Segment Start: Exercise text

Why Vercel Made This Practical
Deploying a Next.js site used to mean managing a Node.js server, thinking about build caches, and worrying about memory at peak traffic. Vercel removes all of that.
I connect the GitHub repo, set the root directory, and Vercel handles the rest. Every push to master triggers a build in roughly 30 seconds. Edge caching, image optimization via next/image, and automatic HTTPS are all default. There's nothing to maintain.
For a personal site where I want to write, not operate infrastructure, this matters. The operational overhead of a WordPress site — plugin updates, security patches, PHP version compatibility, caching plugin conflicts — was background noise I was tired of managing. Static generation on Vercel is genuinely lower maintenance.
The Design System
I wanted the site to feel like a place I'd actually want to read, not a generic blog template. The design system is baked into globals.css using Tailwind v4's @theme block — design tokens for the orange accent (#ff6a3d), navy headings (#1b2430), and the typography pairing of Lexend Deca for headings and Red Hat Text for body.
The PostCard component uses a 16:9 image-led layout with category pill, date, title, excerpt, and tags. The blog index uses a 3-column grid. Post pages open with a dark hero band and flow into a clean reading column. Everything is server-rendered by default — 'use client' only where interactivity genuinely requires it.
The result is fast, accessible, and visually coherent without requiring a page builder or a separate design tool to maintain it.
Tina CMS — For When You're Not at the Terminal
I'm comfortable writing in Obsidian and pushing from the command line, but I wanted an option for editing content when I'm not at my dev machine — or when I eventually want to hand off content management to someone else without giving them Git access.
Tina CMS sits on top of the Markdown file system and provides a visual editing layer that commits directly to the repo. It reads the same frontmatter schema the site already uses. No separate database, no parallel content store. The same files, edited visually.
For now it's an option rather than the default workflow. But it means the architecture supports non-technical contributors without abandoning the simplicity of file-based content.

Segment End: Exercise text
Segment Start: Records shown

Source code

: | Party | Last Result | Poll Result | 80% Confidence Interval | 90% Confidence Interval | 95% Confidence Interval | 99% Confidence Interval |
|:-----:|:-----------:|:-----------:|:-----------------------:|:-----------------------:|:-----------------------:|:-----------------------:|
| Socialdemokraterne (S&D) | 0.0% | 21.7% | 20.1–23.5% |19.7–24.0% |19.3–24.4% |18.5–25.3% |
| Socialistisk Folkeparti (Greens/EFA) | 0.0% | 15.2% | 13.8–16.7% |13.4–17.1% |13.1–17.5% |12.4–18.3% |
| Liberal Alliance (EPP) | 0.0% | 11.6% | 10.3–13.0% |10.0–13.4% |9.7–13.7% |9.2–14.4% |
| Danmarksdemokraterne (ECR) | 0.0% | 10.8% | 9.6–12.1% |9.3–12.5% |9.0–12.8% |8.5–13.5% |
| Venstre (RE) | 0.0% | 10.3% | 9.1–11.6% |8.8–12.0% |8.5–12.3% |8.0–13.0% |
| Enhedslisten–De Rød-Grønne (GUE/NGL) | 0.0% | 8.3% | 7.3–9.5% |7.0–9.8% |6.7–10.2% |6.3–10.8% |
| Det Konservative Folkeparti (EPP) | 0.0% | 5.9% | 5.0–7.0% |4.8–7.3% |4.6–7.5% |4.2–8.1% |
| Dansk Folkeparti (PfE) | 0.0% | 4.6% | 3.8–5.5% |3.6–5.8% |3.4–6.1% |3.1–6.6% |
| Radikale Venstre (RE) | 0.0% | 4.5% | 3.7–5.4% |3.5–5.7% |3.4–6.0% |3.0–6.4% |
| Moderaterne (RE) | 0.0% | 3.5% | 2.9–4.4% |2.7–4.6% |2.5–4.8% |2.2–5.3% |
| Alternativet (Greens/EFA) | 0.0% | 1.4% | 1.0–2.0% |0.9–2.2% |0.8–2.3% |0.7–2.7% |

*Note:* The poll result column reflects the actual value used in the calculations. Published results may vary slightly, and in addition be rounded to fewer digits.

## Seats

Segment End: Records shown

▶ _What to do_
a - From the text about the Next.js site, list each source of operational overhead that the author names for a WordPress site.
b - Write the next part of the text about the Next.js site, starting after its final sentence.

▶ _Answers given_
a - plugin updates, security patches, PHP version compatibility, caching plugin conflicts

b -
The Decision to Open Source It
When I was planning the rebuild, I spent time looking for a Next.js + Obsidian + Vercel template that matched what I wanted. I didn't find one that fitted the specific workflow — the sync script, the frontmatter schema, the Tina CMS integration, the design system built for a writing-focused personal site rather than a startup landing page.
So I built it myself. And then it occurred to me that other people writing in Obsidian who want a fast, low-maintenance public site probably have the same problem I had.
The full repository is open source on GitHub. If you want a site that:
- Publishes from Obsidian with a script
- Deploys to Vercel on push
- Has a design system you can actually read on
- Uses Tina CMS for visual editing when you need it
- Is entirely file-based with no database dependency
Fork it. Adapt it. Change the colors and the fonts and the author bio and ship your own version.
The best outcome from building this would be someone else not spending six months stuck on WordPress when they should be writing.
What I'd Tell Anyone Considering This
If you're a writer first and the tooling is getting in the way, it's worth the rebuild. The investment is front-loaded — a few hours of setup (fork my code) — but the ongoing overhead is dramatically lower than maintaining a WordPress installation.
If you're comfortable with Markdown and Obsidian already, the friction delta is small. If you're not, there's a learning curve, but Tina CMS narrows it considerably.
The architecture is genuinely simpler than WordPress at the cost of needing to understand how static site generation works. For a personal site where you want to write, not operate, I'd take that trade every time.
The code is there if you want to start from something that already works.